* _Task to carry out_: Print the lines in the listing below that fall between the line with "7l-1-3M5 7V3M7 7l1-3M15" and the line with "M 900,357 L", those two lines included, exactly as they stand and with nothing else.

* _Provided entries_:

*****

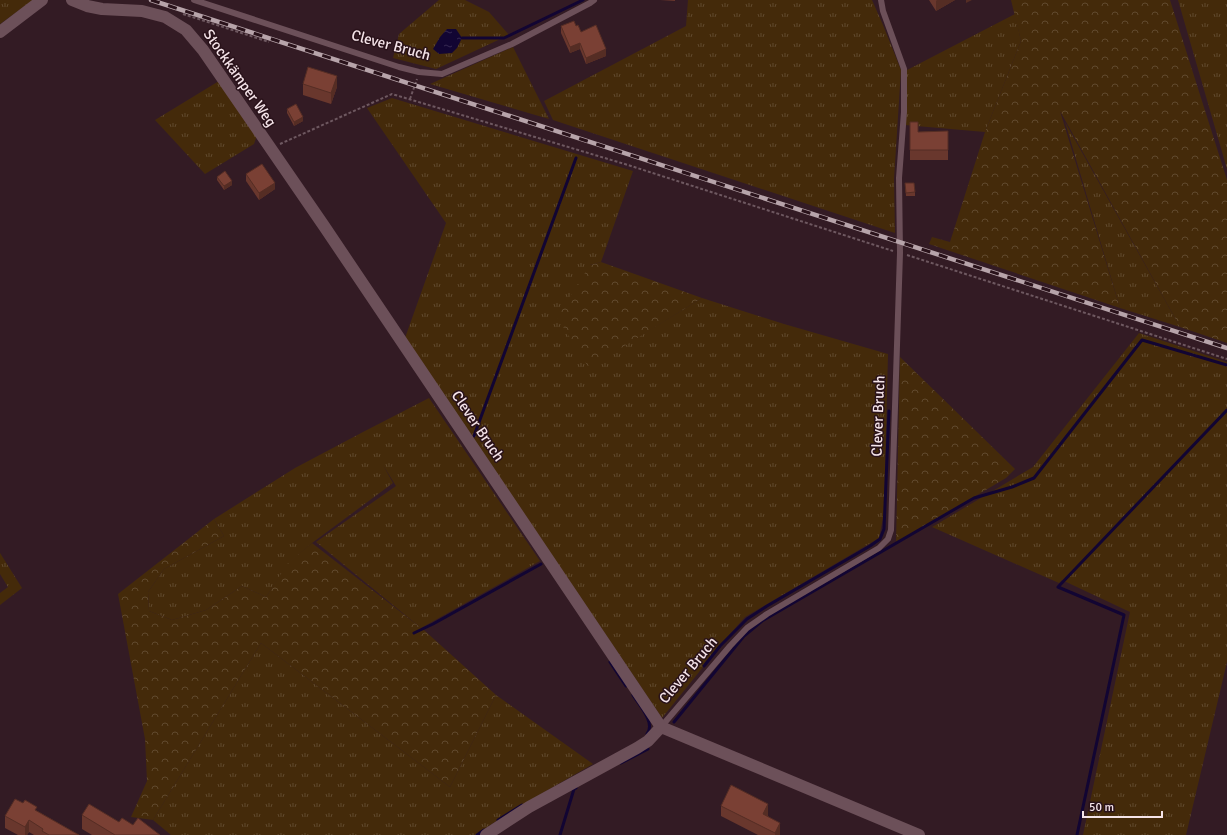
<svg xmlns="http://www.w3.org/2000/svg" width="1227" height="835" font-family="Signika,sans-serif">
  <defs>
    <pattern id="grass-tufts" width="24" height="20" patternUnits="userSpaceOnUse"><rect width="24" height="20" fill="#442a0a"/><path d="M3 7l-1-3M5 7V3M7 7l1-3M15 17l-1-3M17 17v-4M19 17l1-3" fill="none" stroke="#60492e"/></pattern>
    <pattern id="forest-crowns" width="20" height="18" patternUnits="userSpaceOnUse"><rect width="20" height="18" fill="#442a0a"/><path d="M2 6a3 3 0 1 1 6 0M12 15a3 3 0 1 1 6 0" fill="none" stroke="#60492e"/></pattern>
    <pattern id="water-ripples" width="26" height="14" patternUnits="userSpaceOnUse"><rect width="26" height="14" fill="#120533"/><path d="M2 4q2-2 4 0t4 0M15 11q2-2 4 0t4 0" fill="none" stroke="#352951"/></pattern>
  </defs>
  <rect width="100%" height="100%" fill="#331b24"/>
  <!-- grass -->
  <path fill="url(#grass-tufts)" d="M 0,0 L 33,0 L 0,24 Z
    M 439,0 L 465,0 L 489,12 L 509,35 L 436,69 L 393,58 L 399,34 Z
    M 688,0 L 872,0 L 883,25 L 901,70 L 894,179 L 895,233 L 553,120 L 544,101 L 686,26 Z
    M 1178,0 L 1227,0 L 1227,169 Z
    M 1015,14 L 1021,41 L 985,132 L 905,125 L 907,70 Z
    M 513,47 L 549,119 L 430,84 Z
    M 219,81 L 257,135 L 254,144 L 205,174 L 155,120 Z
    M 392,98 L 633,171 L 601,262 L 590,265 L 589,367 L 702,298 L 784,324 L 888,354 L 884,513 L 879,538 L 745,617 L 728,636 L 662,718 L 405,338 L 446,223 L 367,108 Z
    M 1065,122 L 1180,327 L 1120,308 Z
    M 1139,333 L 1227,362 L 1227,662 L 1186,835 L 1083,835 L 1130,612 L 1062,580 L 1059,583 L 932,527 L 1033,467 Z
    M 429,398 L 540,561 L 421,628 L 316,542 L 396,486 L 383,465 L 393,483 L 312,543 L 289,563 L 266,597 L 242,586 L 206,610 L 172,620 L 149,611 L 148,592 L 164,569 L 224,536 L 214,519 L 295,468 L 363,432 Z
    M 0,553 L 22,588 L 0,605 L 0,593 L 8,587 L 0,574 Z
    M 261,643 L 450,787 L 496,695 L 593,764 L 513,810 L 475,835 L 171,835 L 153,820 Z"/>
  <!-- forest -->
  <path fill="url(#forest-crowns)" d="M 1011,0 L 1170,0 L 1227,180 L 1227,343 L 1180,327 L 1060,111 L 1120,308 L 929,244 L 932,237 L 950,242 L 985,132 L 1021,41 Z
    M 601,262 L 702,298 L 589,368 L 557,317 L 590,265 Z
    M 900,357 L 1015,469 L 1006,478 L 896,543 Z
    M 214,519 L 224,536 L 164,569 L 148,592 L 149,611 L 172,620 L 206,610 L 242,586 L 266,597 L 288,563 L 312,543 L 425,631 L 496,695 L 450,787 L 261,643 L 153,820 L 131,817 L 147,781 L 145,739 L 118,594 Z"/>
  <!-- water -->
  <path fill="url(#water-ripples)" d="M 447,29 L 456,29 L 462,38 L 457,48 L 452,53 L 439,54 L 433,49 L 440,37 Z"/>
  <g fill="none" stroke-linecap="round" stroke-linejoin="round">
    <!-- stream -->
    <path stroke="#120533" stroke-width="3" d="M 462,38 L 504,38 L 583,0
      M 474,436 L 576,158
      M 414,633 L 433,624 L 541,564
      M 610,662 L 626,686
      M 704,666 L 720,646 L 747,619 L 767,606 L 870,546 L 880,539 L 884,529 L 889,411
      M 633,695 C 639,705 656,723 647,734
      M 674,722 L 744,636 L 762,621 L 974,498 L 1012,487 L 1034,478 L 1142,340 L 1227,365
      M 621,763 L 648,749
      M 498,820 L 522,805
      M 477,835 L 484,830
      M 560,835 L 574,789 L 576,788
      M 1077,835 L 1124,615 L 1058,587 L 1227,410"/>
    <!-- path -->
    <path stroke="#6e5860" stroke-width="2" stroke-dasharray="3 2" stroke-linecap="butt" d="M 183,14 L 269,42
      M 410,99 L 417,79
      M 280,144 L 392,94 L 628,165 L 893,251
      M 907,255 L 1227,359"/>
    <!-- lane -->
    <path stroke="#6c5059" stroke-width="6" d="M 194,0 L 399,67 L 419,72 L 442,74 L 512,44 L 590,3 L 594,0
      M 661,727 L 730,646 L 747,628 L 767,614 L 879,548 L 888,539 L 891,530 L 900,253 L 899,178 L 904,112 L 904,69 L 883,11 L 881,0"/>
    <!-- street -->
    <path stroke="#6c5059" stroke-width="12" d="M 72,0 L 87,6 L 102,9 L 142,11 L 165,17 L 186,30 L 203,50 L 324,226 L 661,727 L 919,835
      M 0,32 L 42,0
      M 486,835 L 529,807 L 637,748 L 648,741 L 661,727"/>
    <!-- rail casing -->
    <g stroke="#b7a4aa" stroke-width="4.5">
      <path id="rail" d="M 151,0 L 1227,348"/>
    </g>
    <!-- rail -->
    <use href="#rail" stroke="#29121a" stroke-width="3" stroke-dasharray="9" stroke-linecap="butt"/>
  </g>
  <!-- wall -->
  <path fill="#69372d" d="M 660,0 L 675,0 L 675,1 Z
    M 929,0 L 955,0 L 936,11 Z
    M 561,26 L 576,26 L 581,32 L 606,56 L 586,64 L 580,49 L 570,53 L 561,33 Z
    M 303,84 L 337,87 L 331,104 L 303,95 Z
    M 287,109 L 303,121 L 294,126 L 287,113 Z
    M 910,122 L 918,132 L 948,131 L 948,160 L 910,160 Z
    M 246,174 L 275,189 L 259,200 L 246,181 Z
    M 217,177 L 232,185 L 224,190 L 217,180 Z
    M 905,183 L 915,192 L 915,196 L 906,196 Z
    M 721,806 L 768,815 L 768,816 L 780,833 L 780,835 L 758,835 L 721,816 Z
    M 37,811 L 79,835 L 34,835 L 29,832 L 27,835 L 18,835 L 5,828 L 5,816 Z
    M 82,815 L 133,825 L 160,835 L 92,835 L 82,829 Z"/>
  <!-- shaded-wall -->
  <path fill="#552d24" d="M 937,0 L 955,0 L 936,11 L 936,1 Z
    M 966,0 L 972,0 L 966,3 Z
    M 580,43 L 580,49 L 570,53 L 570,47 Z
    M 606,49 L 606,56 L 586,64 L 586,58 Z
    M 337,76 L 337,87 L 331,104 L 331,93 Z
    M 303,117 L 303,121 L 294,126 L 294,122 Z
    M 232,181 L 232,185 L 224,190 L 224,186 Z
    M 275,183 L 275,189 L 259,200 L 259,193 Z
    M 768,804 L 768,815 L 763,825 L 763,814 Z
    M 29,820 L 29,832 L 27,835 L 25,835 L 25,827 Z
    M 780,823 L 780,835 L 775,835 L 775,833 Z"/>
  <!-- building -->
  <path fill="#7a4034" stroke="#552d24" d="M 574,21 L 576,26 L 578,25 L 581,32 L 596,25 L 606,49 L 586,58 L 580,43 L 570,47 L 561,26 Z
    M 308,67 L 337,76 L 331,93 L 303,84 Z
    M 296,104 L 303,117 L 294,122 L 287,109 Z
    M 910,122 L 918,122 L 918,132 L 948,131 L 948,150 L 910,150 Z
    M 262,164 L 275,183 L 259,193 L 246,174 Z
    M 225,171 L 232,181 L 224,186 L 217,177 Z
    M 905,183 L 914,183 L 915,192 L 906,193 Z
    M 731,785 L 768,804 L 763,814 L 780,823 L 775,833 L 721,806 Z
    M 15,799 L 23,803 L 25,800 L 37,807 L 35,810 L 79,835 L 49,835 L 42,831 L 43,829 L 29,820 L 25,827 L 5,816 Z
    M 89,804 L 119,822 L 122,818 L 133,825 L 138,818 L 160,835 L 115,835 L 82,815 Z"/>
  <g text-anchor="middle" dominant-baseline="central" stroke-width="3" stroke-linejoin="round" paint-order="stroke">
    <!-- street labels -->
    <g font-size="15" fill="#f4e3e8" stroke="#29121a">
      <text transform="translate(391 45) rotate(15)">Clever Bruch</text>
      <text transform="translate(240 78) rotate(55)">Stockkämper Weg</text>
      <text transform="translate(878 416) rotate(-88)">Clever Bruch</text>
      <text transform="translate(478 426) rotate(56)">Clever Bruch</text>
      <text transform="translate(688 670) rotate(-50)">Clever Bruch</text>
    </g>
  </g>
  <!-- scale -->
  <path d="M1083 811v6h79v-6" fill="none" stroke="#f4e3e8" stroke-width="2"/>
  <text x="1089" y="811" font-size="12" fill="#f4e3e8" stroke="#29121a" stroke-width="3" paint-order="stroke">50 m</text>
</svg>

*****

* _Task response_:
    <pattern id="grass-tufts" width="24" height="20" patternUnits="userSpaceOnUse"><rect width="24" height="20" fill="#442a0a"/><path d="M3 7l-1-3M5 7V3M7 7l1-3M15 17l-1-3M17 17v-4M19 17l1-3" fill="none" stroke="#60492e"/></pattern>
    <pattern id="forest-crowns" width="20" height="18" patternUnits="userSpaceOnUse"><rect width="20" height="18" fill="#442a0a"/><path d="M2 6a3 3 0 1 1 6 0M12 15a3 3 0 1 1 6 0" fill="none" stroke="#60492e"/></pattern>
    <pattern id="water-ripples" width="26" height="14" patternUnits="userSpaceOnUse"><rect width="26" height="14" fill="#120533"/><path d="M2 4q2-2 4 0t4 0M15 11q2-2 4 0t4 0" fill="none" stroke="#352951"/></pattern>
  </defs>
  <rect width="100%" height="100%" fill="#331b24"/>
  <!-- grass -->
  <path fill="url(#grass-tufts)" d="M 0,0 L 33,0 L 0,24 Z
    M 439,0 L 465,0 L 489,12 L 509,35 L 436,69 L 393,58 L 399,34 Z
    M 688,0 L 872,0 L 883,25 L 901,70 L 894,179 L 895,233 L 553,120 L 544,101 L 686,26 Z
    M 1178,0 L 1227,0 L 1227,169 Z
    M 1015,14 L 1021,41 L 985,132 L 905,125 L 907,70 Z
    M 513,47 L 549,119 L 430,84 Z
    M 219,81 L 257,135 L 254,144 L 205,174 L 155,120 Z
    M 392,98 L 633,171 L 601,262 L 590,265 L 589,367 L 702,298 L 784,324 L 888,354 L 884,513 L 879,538 L 745,617 L 728,636 L 662,718 L 405,338 L 446,223 L 367,108 Z
    M 1065,122 L 1180,327 L 1120,308 Z
    M 1139,333 L 1227,362 L 1227,662 L 1186,835 L 1083,835 L 1130,612 L 1062,580 L 1059,583 L 932,527 L 1033,467 Z
    M 429,398 L 540,561 L 421,628 L 316,542 L 396,486 L 383,465 L 393,483 L 312,543 L 289,563 L 266,597 L 242,586 L 206,610 L 172,620 L 149,611 L 148,592 L 164,569 L 224,536 L 214,519 L 295,468 L 363,432 Z
    M 0,553 L 22,588 L 0,605 L 0,593 L 8,587 L 0,574 Z
    M 261,643 L 450,787 L 496,695 L 593,764 L 513,810 L 475,835 L 171,835 L 153,820 Z"/>
  <!-- forest -->
  <path fill="url(#forest-crowns)" d="M 1011,0 L 1170,0 L 1227,180 L 1227,343 L 1180,327 L 1060,111 L 1120,308 L 929,244 L 932,237 L 950,242 L 985,132 L 1021,41 Z
    M 601,262 L 702,298 L 589,368 L 557,317 L 590,265 Z
    M 900,357 L 1015,469 L 1006,478 L 896,543 Z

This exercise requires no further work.